:: Provided information

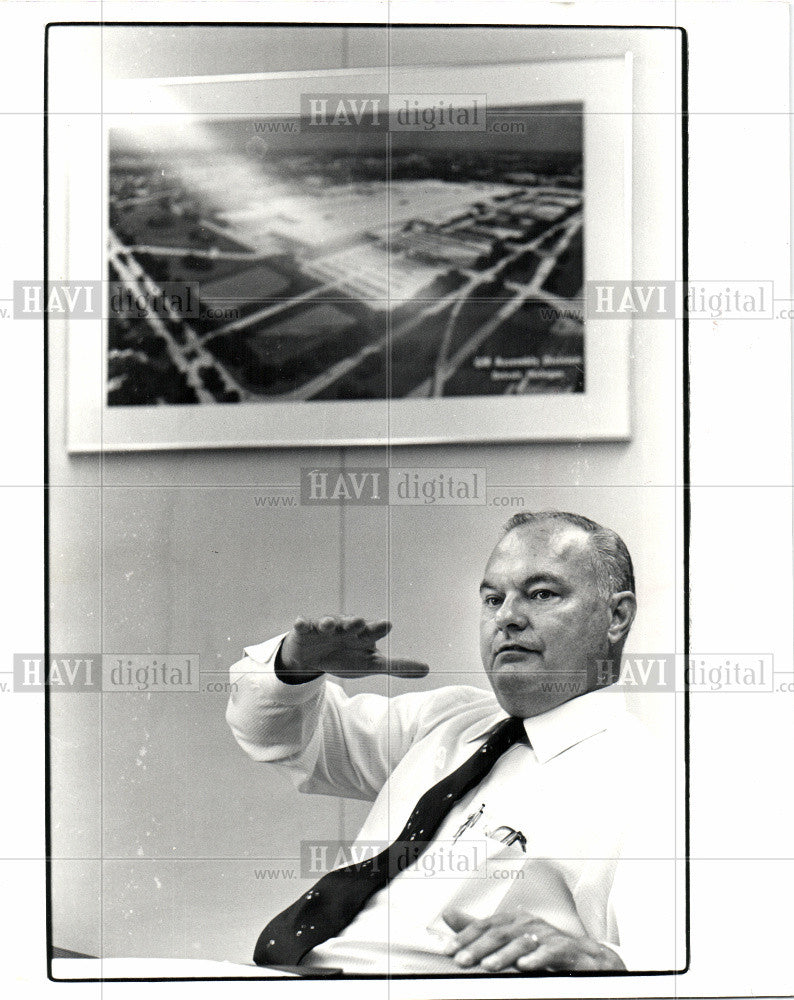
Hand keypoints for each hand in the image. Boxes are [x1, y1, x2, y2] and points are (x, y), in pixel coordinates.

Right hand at [278, 616, 429, 680]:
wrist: (314, 656)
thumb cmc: (347, 655)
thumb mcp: (371, 664)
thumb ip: (396, 666)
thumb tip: (427, 669)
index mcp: (362, 635)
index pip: (373, 630)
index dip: (378, 628)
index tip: (387, 625)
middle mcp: (345, 628)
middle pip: (350, 623)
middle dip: (353, 622)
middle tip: (358, 622)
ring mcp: (324, 628)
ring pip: (327, 622)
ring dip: (329, 622)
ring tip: (329, 625)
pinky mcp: (306, 631)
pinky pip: (303, 625)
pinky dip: (302, 624)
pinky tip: (301, 624)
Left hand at [441, 906, 624, 971]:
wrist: (587, 958)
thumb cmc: (544, 948)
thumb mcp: (510, 939)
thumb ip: (481, 930)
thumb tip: (449, 915)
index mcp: (515, 920)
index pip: (487, 924)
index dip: (467, 935)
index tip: (450, 950)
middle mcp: (530, 923)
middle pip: (501, 933)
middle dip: (479, 947)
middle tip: (462, 961)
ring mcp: (548, 935)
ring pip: (522, 942)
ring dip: (503, 955)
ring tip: (488, 966)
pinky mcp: (566, 949)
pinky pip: (551, 952)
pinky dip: (536, 958)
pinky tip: (524, 966)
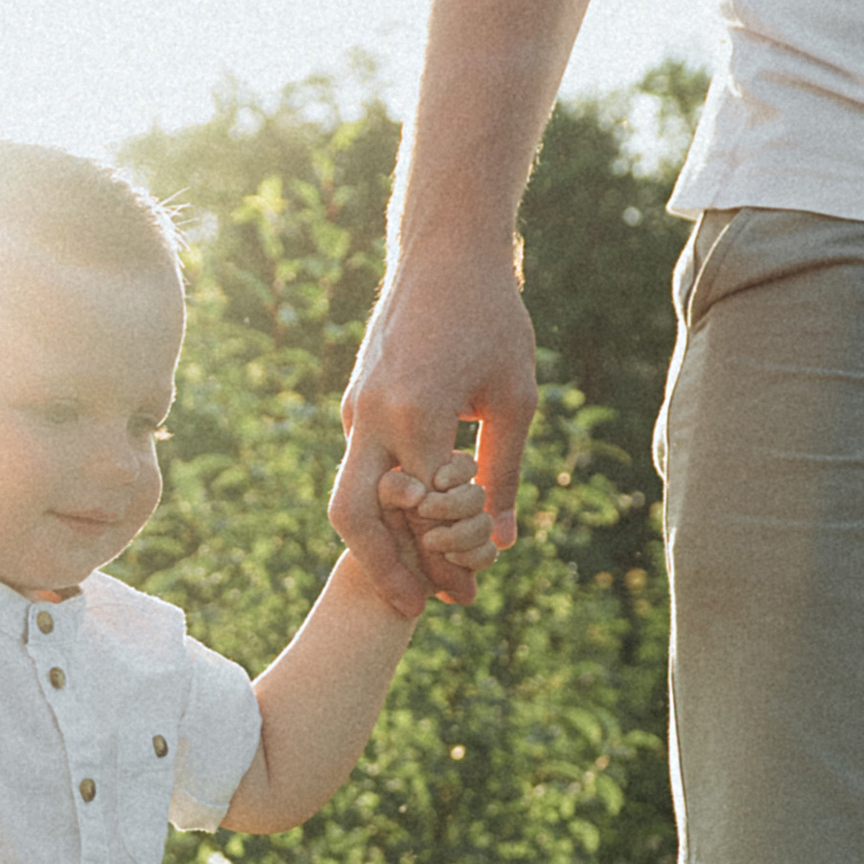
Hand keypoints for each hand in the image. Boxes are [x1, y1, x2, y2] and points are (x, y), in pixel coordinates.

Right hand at [330, 242, 536, 609]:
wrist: (445, 253)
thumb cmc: (492, 318)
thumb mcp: (514, 397)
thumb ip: (502, 472)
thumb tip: (502, 540)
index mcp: (415, 412)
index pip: (420, 511)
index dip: (442, 559)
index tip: (466, 592)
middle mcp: (372, 416)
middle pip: (354, 517)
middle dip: (383, 570)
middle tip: (414, 610)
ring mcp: (356, 411)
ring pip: (350, 498)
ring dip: (381, 546)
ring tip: (417, 582)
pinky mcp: (356, 406)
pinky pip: (363, 470)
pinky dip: (386, 509)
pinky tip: (417, 530)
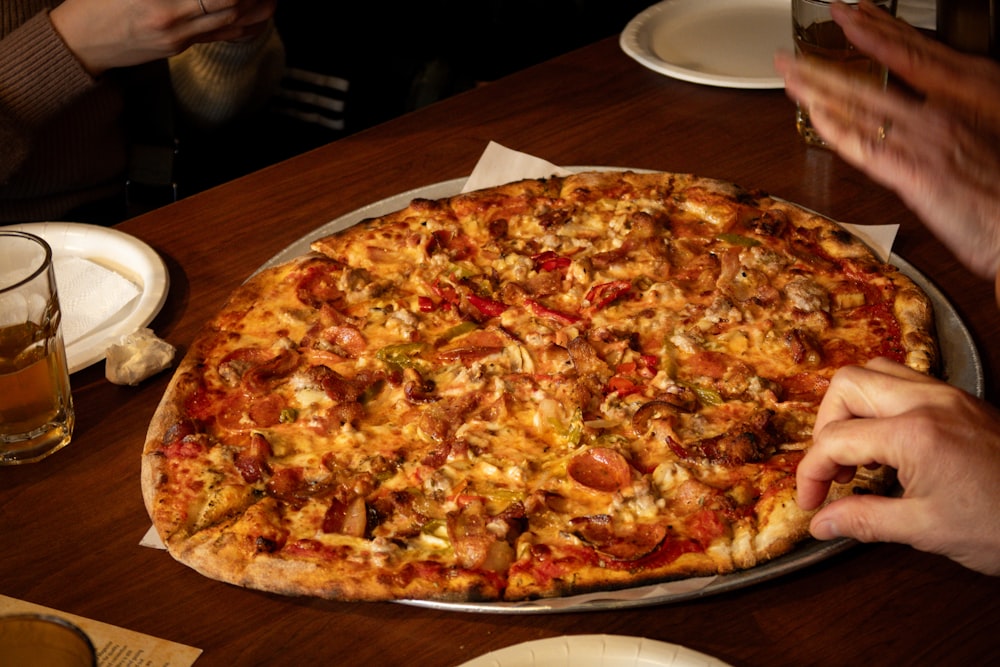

::::

▶ _Exercise brief_
Each line from the start of the entries above through the line with "thumb tip: (427, 669)" should be duplicated exactly, leaving out the pictures.

▶ _Written response_
Hand keypoints for each hand in the image. Boxes are [x1, y1, x2, y2] and points are (x, y), in pixel coordinates.

Right hand at [278, 616, 429, 680]:
wrist: (314, 656)
thumb cmc: (347, 655)
thumb mcp: (371, 664)
thumb ip: (396, 666)
thumb tip: (427, 669)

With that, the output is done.